▸ **Problem**
Every entry must be given again exactly as it is written.

Top of Exercise inputs

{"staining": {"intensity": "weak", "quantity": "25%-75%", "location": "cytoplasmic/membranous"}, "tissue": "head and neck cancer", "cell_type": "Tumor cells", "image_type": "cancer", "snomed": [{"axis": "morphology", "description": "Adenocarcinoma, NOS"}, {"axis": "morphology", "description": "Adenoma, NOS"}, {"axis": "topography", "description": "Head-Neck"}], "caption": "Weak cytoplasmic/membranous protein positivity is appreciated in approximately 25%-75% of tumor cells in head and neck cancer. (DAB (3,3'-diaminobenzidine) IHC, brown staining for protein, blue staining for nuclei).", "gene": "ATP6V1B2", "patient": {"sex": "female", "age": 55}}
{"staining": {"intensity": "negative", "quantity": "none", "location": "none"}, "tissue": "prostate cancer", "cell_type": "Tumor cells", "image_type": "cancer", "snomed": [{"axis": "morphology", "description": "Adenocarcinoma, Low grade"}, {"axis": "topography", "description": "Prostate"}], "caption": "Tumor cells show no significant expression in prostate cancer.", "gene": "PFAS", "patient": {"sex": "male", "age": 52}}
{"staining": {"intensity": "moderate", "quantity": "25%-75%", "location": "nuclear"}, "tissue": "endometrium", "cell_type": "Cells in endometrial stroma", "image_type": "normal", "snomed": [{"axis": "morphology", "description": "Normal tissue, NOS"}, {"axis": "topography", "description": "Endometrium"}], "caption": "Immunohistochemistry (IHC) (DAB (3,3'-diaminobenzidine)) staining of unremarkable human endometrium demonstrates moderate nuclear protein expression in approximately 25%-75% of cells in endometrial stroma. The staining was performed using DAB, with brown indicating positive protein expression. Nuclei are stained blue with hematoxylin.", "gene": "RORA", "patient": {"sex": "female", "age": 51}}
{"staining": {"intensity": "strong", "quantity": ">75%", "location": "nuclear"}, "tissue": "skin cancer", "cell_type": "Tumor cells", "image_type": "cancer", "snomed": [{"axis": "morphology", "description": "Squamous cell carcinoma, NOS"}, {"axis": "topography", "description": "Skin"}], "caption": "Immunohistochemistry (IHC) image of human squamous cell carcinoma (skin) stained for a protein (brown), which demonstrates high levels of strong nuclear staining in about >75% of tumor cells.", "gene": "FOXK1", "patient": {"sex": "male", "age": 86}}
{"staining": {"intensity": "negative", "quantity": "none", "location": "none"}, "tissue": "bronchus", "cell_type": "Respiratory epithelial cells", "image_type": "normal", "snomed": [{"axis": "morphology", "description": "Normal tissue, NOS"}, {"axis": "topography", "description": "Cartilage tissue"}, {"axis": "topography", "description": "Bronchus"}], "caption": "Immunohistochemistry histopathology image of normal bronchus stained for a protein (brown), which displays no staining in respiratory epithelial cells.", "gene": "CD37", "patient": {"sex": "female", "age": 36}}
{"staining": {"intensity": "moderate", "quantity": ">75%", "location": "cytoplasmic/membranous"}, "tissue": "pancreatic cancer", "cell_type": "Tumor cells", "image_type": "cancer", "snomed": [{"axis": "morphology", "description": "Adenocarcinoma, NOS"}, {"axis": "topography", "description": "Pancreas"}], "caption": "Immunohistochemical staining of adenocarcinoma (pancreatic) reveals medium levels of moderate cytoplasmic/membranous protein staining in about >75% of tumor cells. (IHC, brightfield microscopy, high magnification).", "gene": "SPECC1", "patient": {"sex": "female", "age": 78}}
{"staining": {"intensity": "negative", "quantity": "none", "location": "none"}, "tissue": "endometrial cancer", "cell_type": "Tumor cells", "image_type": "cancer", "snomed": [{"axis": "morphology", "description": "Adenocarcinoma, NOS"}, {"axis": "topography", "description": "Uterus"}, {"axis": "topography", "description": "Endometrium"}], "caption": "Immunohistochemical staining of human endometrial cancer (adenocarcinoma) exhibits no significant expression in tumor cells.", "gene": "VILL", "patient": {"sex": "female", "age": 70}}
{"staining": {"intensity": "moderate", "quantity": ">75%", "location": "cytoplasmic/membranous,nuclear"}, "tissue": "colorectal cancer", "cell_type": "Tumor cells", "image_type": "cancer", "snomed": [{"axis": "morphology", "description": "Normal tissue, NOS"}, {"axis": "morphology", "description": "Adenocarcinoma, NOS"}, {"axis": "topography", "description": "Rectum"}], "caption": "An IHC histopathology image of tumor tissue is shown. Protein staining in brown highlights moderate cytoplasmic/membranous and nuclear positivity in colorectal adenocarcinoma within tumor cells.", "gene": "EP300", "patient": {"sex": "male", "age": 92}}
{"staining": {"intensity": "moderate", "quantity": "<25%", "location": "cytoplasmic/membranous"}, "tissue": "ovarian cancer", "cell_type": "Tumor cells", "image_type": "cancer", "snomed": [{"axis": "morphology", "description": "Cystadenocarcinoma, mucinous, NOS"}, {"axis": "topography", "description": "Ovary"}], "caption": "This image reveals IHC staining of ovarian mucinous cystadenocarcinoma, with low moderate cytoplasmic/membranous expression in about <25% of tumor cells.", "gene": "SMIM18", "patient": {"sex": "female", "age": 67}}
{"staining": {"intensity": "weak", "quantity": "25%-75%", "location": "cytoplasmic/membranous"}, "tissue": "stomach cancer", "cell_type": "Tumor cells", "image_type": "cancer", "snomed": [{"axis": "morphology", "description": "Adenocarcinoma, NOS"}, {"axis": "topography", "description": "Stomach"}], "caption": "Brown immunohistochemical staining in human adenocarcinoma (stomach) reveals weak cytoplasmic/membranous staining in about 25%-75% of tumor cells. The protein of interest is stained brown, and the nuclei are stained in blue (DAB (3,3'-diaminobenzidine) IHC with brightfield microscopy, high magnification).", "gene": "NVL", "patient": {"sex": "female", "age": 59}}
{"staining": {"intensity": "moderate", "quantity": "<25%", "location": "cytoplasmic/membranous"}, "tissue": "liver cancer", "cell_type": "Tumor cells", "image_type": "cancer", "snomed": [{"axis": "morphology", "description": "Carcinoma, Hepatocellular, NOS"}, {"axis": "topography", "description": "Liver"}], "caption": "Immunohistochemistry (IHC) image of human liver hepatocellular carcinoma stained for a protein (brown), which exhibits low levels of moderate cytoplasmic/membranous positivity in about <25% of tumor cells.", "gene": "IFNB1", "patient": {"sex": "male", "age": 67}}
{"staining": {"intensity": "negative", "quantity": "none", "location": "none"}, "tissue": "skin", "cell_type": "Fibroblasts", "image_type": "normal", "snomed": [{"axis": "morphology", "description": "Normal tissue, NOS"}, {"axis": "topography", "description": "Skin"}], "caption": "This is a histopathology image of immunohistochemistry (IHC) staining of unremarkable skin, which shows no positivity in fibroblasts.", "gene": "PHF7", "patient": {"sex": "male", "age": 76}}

Bottom of Exercise inputs

▸ **Exercise response**
{"staining": {"intensity": "weak", "quantity": "25%-75%", "location": "cytoplasmic/membranous"}, "tissue": "head and neck cancer", "cell_type": "Tumor cells", "image_type": "cancer", "snomed": [{"axis": "morphology", "description": "Adenocarcinoma, NOS"}, {"axis": "morphology", "description": "Adenoma, NOS"}, {"axis": "topography", "description": "Head-Neck"}], "caption": "Weak cytoplasmic/membranous protein positivity is appreciated in approximately 25%-75% of tumor cells in head and neck cancer. (DAB (3,3'-diaminobenzidine) IHC, brown staining for protein, blue staining for nuclei).", "gene": "ATP6V1B2", "patient": {"sex": "female", "age": 55}}
{"staining": {"intensity": "negative", "quantity": "none", "location": "none"}, "tissue": "prostate cancer", "cell_type": "Tumor cells", "image_type": "cancer", "snomed": [{"axis": "morphology", "description": "Adenocarcinoma, Low grade"}, {"axis": "topography", "description": "Prostate"}], "caption": "Tumor cells show no significant expression in prostate cancer.", "gene": "PFAS", "patient": {"sex": "male", "age": 52}}
{"staining": {"intensity": "moderate", "quantity": "25%-75%", "location": "nuclear"}, "tissue": "endometrium", "cell_type": "Cells in endometrial stroma", "image_type": "normal", "snomed": [{"axis": "morphology", "description": "Normal tissue, NOS"}, {"axis": "topography", "description": "Endometrium"}], "caption": "Immunohistochemistry (IHC) (DAB (3,3'-diaminobenzidine)) staining of unremarkable human endometrium demonstrates moderate nuclear protein expression in approximately 25%-75% of cells in endometrial stroma. The staining was performed using DAB, with brown indicating positive protein expression. Nuclei are stained blue with hematoxylin.", "gene": "RORA", "patient": {"sex": "female", "age": 51}}
{"staining": {"intensity": "strong", "quantity": ">75%", "location": "nuclear"}, "tissue": "skin cancer", "cell_type": "Tumor cells", "image_type": "cancer", "snomed": [{"axis": "morphology", "description": "Squamous cell carcinoma, NOS"}, {"axis": "topography", "description": "Skin"}], "caption": "Immunohistochemistry (IHC) image of human squamous cell carcinoma (skin) stained for a protein (brown), which demonstrates high levels of strong nuclear staining in about >75% of tumor cells.", "gene": "FOXK1", "patient": {"sex": "male", "age": 86}}
{"staining": {"intensity": "negative", "quantity": "none", "location": "none"}, "tissue": "bronchus", "cell_type": "Respiratory epithelial cells", "image_type": "normal", "snomed": [{"axis": "morphology", "description": "Normal tissue, NOS"}, {"axis": "topography", "description": "Cartilage tissue"}, {"axis": "topography", "description": "Bronchus"}], "caption": "Immunohistochemistry histopathology image of normal bronchus stained for a protein (brown), which displays no staining in respiratory epithelial cells.", "gene": "CD37", "patient": {"sex": "female", "age": 36}}
{"staining": {"intensity": "moderate", "quantity": ">75%", "location": "cytoplasmic/membranous"}, "tissue": "pancreatic cancer", "cell_type": "Tumor cells", "image_type": "cancer", "snomed": [{"axis": "morphology", "description": "Adenocarcinoma, NOS"}, {"axis": "topography", "description": "Pancreas"}], "caption": "Immunohistochemical staining of adenocarcinoma (pancreatic) reveals medium levels of moderate cytoplasmic/membranous protein staining in about >75% of tumor cells. (IHC, brightfield microscopy, high magnification).", "gene": "SPECC1", "patient": {"sex": "female", "age": 78}}
{"staining": {"intensity": "negative", "quantity": "none", "location": "none"}, "tissue": "endometrial cancer", "cell_type": "Tumor cells", "image_type": "cancer", "snomed": [{"axis": "morphology", "description": "Adenocarcinoma, NOS"}, {"axis": "topography", "description": "Uterus"}, {"axis": "topography", "description": "Endometrium"}], "caption": "Immunohistochemical staining of human endometrial cancer (adenocarcinoma) exhibits no significant expression in tumor cells.", "gene": "VILL", "patient": {"sex": "female", "age": 70}}
{"staining": {"intensity": "moderate", "quantity": ">75%", "location": "cytoplasmic/membranous,nuclear"}, "tissue": "colorectal cancer", "cell_type": "Tumor cells", "image_type": "cancer", "snomed": [{"axis": "morphology", "description": "Normal tissue, NOS"}, {"axis": "morphology", "description": "Adenocarcinoma, NOS"}, {"axis": "topography", "description": "Rectum"}], "caption": "An IHC histopathology image of tumor tissue is shown. Protein staining in brown highlights moderate cytoplasmic/membranous and nuclear positivity in colorectal adenocarcinoma within tumor cells.", "gene": "EP300", "patient": {"sex": "male", "age": 92}}
{"staining": {"intensity": "moderate", "quantity": "<25%", "location": "cytoplasmic/membranous"}, "tissue": "ovarian cancer", "cell_type": "Tumor cells", "image_type": "cancer", "snomed": [{"axis": "morphology", "description": "Cystadenocarcinoma, mucinous, NOS"}, {"axis": "topography", "description": "Ovary"}], "caption": "This image reveals IHC staining of ovarian mucinous cystadenocarcinoma, with low moderate cytoplasmic/membranous expression in about <25% of tumor cells.", "gene": "SMIM18", "patient": {"sex": "female", "age": 67}}
{"staining": {"intensity": "weak", "quantity": "25%-75%", "location": "cytoplasmic/membranous"}, "tissue": "stomach cancer", "cell_type": "Tumor cells", "image_type": "cancer", "snomed": [{"axis": "morphology", "description": "Adenocarcinoma, NOS"}, {"axis": "topography", "description": "Stomach"}], "caption": "Brown immunohistochemical staining in human adenocarcinoma (stomach) reveals weak cytoplasmic/membranous staining in about 25%-75% of tumor cells. The protein of interest is stained brown, and the nuclei are stained in blue (DAB (3,3'-diaminobenzidine) IHC with brightfield microscopy, high magnification).", "gene": "NVL", "patient": {"sex": "female", "age": 59}}
{"staining": {"intensity": "moderate", "quantity": "<25%", "location": "cytoplasmic/membranous"}, "tissue": "liver cancer", "cell_type": "Tumor cells", "image_type": "cancer", "snomed": [{"axis": "morphology", "description": "Carcinoma, Hepatocellular, NOS"}, {"axis": "topography", "description": "Liver"}], "caption": "Immunohistochemistry (IHC) image of human liver hepatocellular carcinoma stained for a protein (brown), which exhibits low levels of moderate cytoplasmic/membranous positivity in about <25% of tumor cells.", "gene": "IFNB1", "patient": {"sex": "male", "age": 67}}
{"staining": {"intensity": "negative", "quantity": "none", "location": "none"}, "tissue": "skin", "cell_type": "Fibroblasts", "image_type": "normal", "snomed": [{"axis": "morphology", "description": "Normal tissue, NOS"}, {"axis": "topography", "description": "Skin"}], "caption": "This is a histopathology image of immunohistochemistry (IHC) staining of unremarkable skin, which shows no positivity in fibroblasts.", "gene": "PHF7", "patient": {"sex": "male", "age": 76}}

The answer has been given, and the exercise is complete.